I discovered my love of gardening with my Grandmother. Now, you need to know my grandmother was a powerhouse. A tiny women who wheeled great respect. Alexandra (Billie) Anderson, known to all as Mrs. Anderson, ran Ten Gables Resort and Golf Course in Sundridge, Ontario by herself for many years. Long before Women’s Lib, grandmother was a business woman, a mother, and a wife. Go Grandma!
I loved my time spent there with her. There was no getting around my grandmother. She ruled! Stand up straight, be proud of being tall. Don’t sit on the counters, counters are for glasses. Respect the family – she was all about family and tradition. There were strict rules on what was to be served to her guests, how it was to be served, how a bed was made, how to treat a guest and yes, guests were treated like royalty, and they became family. A past guest told me how nervous she was to meet my Grandmother. This lovely lady had been invited to Ten Gables to dine with her fiancees family, and she was more nervous to meet Mrs. Anderson than to meet her new family. Grandmother had that effect on people.
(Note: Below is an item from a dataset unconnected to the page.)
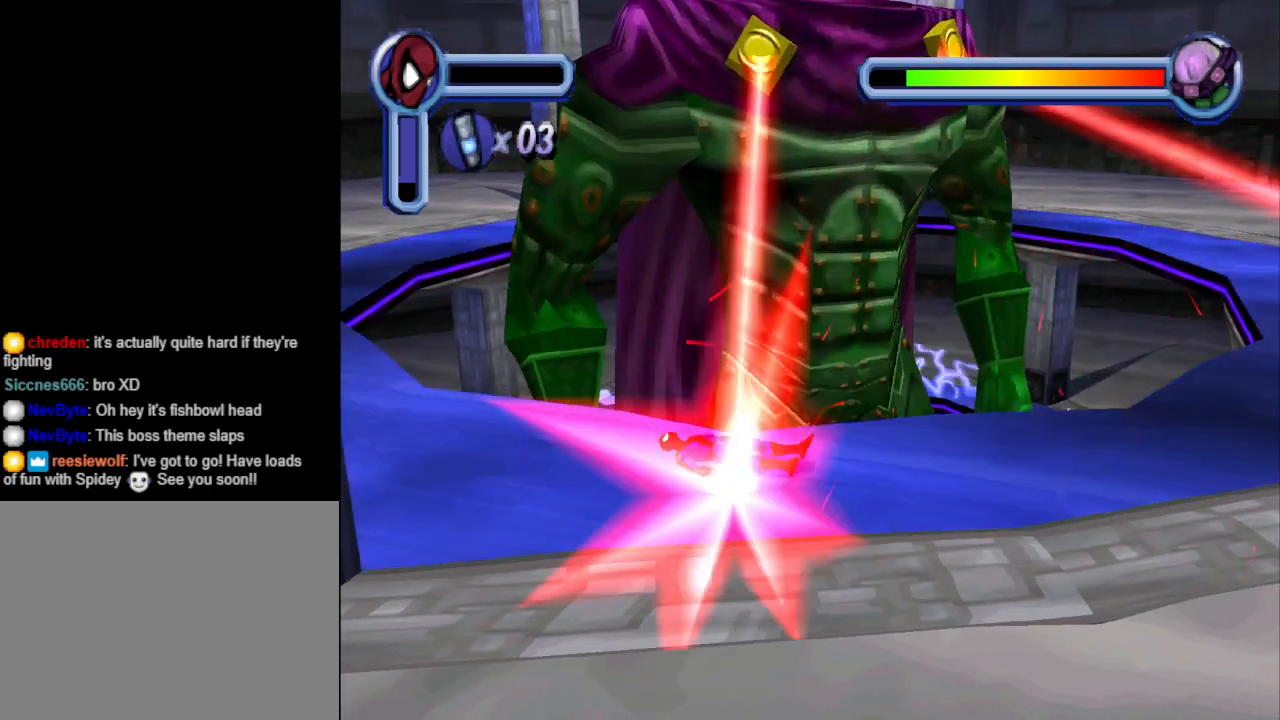
{"buttons": [], "events": []}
For me, she was a wonderful woman who shared her knowledge of life. Okay, she scared me a bit too! One of my earliest memories of gardening with grandmother was planting pansies in the front garden. Trays of beautiful coloured pansies sat waiting to go in the ground. We were surround by the pretty faces of purple, yellow, and red pansies. I was so excited to think I was old enough to help. I was only six or seven at the time. Grandmother took the time to show me how to get the pansies and rootball out of the container, gently pinching the plastic sides until the pansy roots dislodged. Of course, she made it look easy. Me, I pinched and then pulled and ended up with a handful of flower and no roots. It didn’t matter. This was planted along with the expertly planted pansies of my grandmother. Of course there was not chance mine would grow without roots, however not one word was said. I remember feeling such joy. I would check those pansies out every time we came to visit. I think mine had been removed as they started to wilt and fade, however I felt the magic in watching something I had planted, something I had been part of grow. I believe this was my true beginning as a gardener. I could feeling the Magic of the Flowers.
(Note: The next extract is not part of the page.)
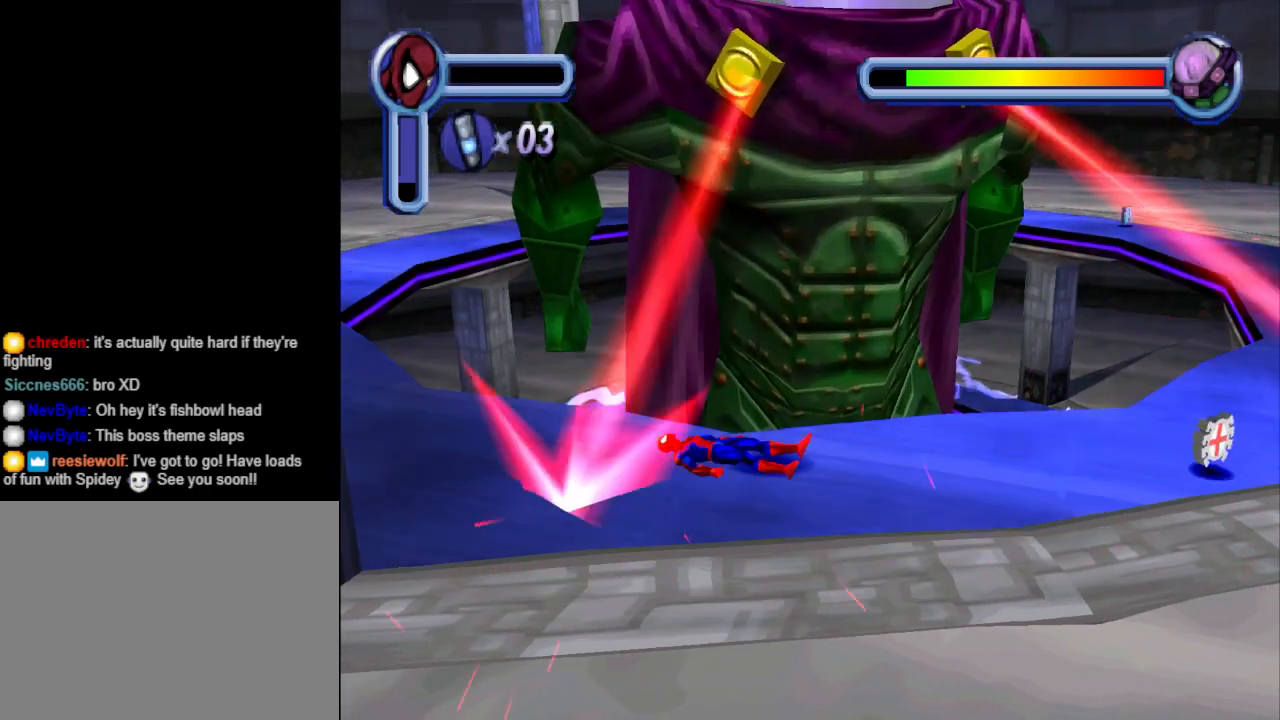
{"buttons": [], "events": []}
Ten Gables was magic in the winter. Fields of white, fluffy snow covered the golf course and the beautiful white house with the bright red shutters stood out in the landscape on top of the hill. It always felt like ‘coming home’. It wasn’t just an ‘in town home’ – the ones that look much the same as the next – Ten Gables was the ‘majestic house on the top of the hill’. I loved mornings at Ten Gables. In the winter, the bare stems of French Lilacs just outside the kitchen window would be covered with chick-a-dees that grandmother would feed sunflower seeds throughout the winter. Inside the house in the bay window of the family dining room, lived the most beautiful violets of every colour. Purple ones, ruffled ones, red ones, pink ones all with the most silky, soft leaves. I just loved to touch them. Grandmother had a knack for growing violets. It’s taken me years to piece together ‘her violet growing magic’. Ten Gables had a summer and winter kitchen. The summer kitchen was scary in the winter, closed off from the main house, dark, cold and very fragrant. As a child I wouldn’t go into the summer kitchen without a wingman – it was so scary. And the smell. It smelled like shit. Yes, I mean shit. Only later in life did I come to learn my grandmother steeped Sheep Manure Tea over the winter in the summer kitchen. Now, if you don’t know what Sheep Manure Tea is, it’s a bucket filled with half sheep shit, then topped off with water. It has an odor you can’t forget. This Sheep Manure Tea was my grandmother’s secret to her ‘Violet Growing Magic’. Stinky or not, it worked.
As soon as I was old enough, I started working at Ten Gables. Now you would think that being part of the family, might mean I would move into a high-ranking position. Something worthy of family standing. Nope. I started in the basement doing laundry. I was elevated to the position of dishwasher during the summer. I guess I had proven my worth as a basement dweller and when the big chance came to move up, I did. In truth, the dishwasher had quit and I was promoted. I can see your mind working. Dishwasher, not so bad. However there was ‘no dishwasher’. I was the dishwasher. Three wash sinks and even more drying racks. But I was moving up!!
Along with the role of laundry girl \ dishwasher, I was granted the position of Flower Arranger. Okay, I was really voluntold. My grandmother made flower arranging look so simple, I thought “how bad can this be”? Now you need to understand, there wasn’t just a few arrangements around the house, grandmother believed the house should be filled with flowers. Not just outside, but inside too. Large flower arrangements in the living room, smaller arrangements on all the dining room tables, something to say ‘welcome’ at the front door, an arrangement in the large family dining room, and even something for the office. Colourful containers of arrangements in all sizes, shapes, and forms, everywhere. It was my job to make them look inspiring. With pruners in hand, out I went once a week to cut flowers. And there were flowers to be cut. Fragrant cedar and lacy ferns to create the foundation for the beautiful flowers. The tall, stately Snapdragon; the beautiful white sphere blooms of Annabelle Hydrangea; the sweet smiling faces of pretty Pansies; fragrant noble French Lilac blooms; towering Gladiolas stems and flowers in late summer; annual Sweet Peas with their colourful balloon-shaped blooms and swirling tendrils; the bright yellow and golds heads of a summer Marigold; crisp red, lacelike Geranium; the magenta purple tissue-paper ruffles of shrub roses; and beautiful pink shapely petunias.
While I didn’t understand then why “I had to do all the flower arrangements”, I’ve come to learn flowers have magic. My grandmother passed along her flower magic to me, something for which I will forever be grateful. I grew up at Ten Gables in those gardens with all those flowers. I truly believe, in My Grandmother’s Garden I Found the Magic!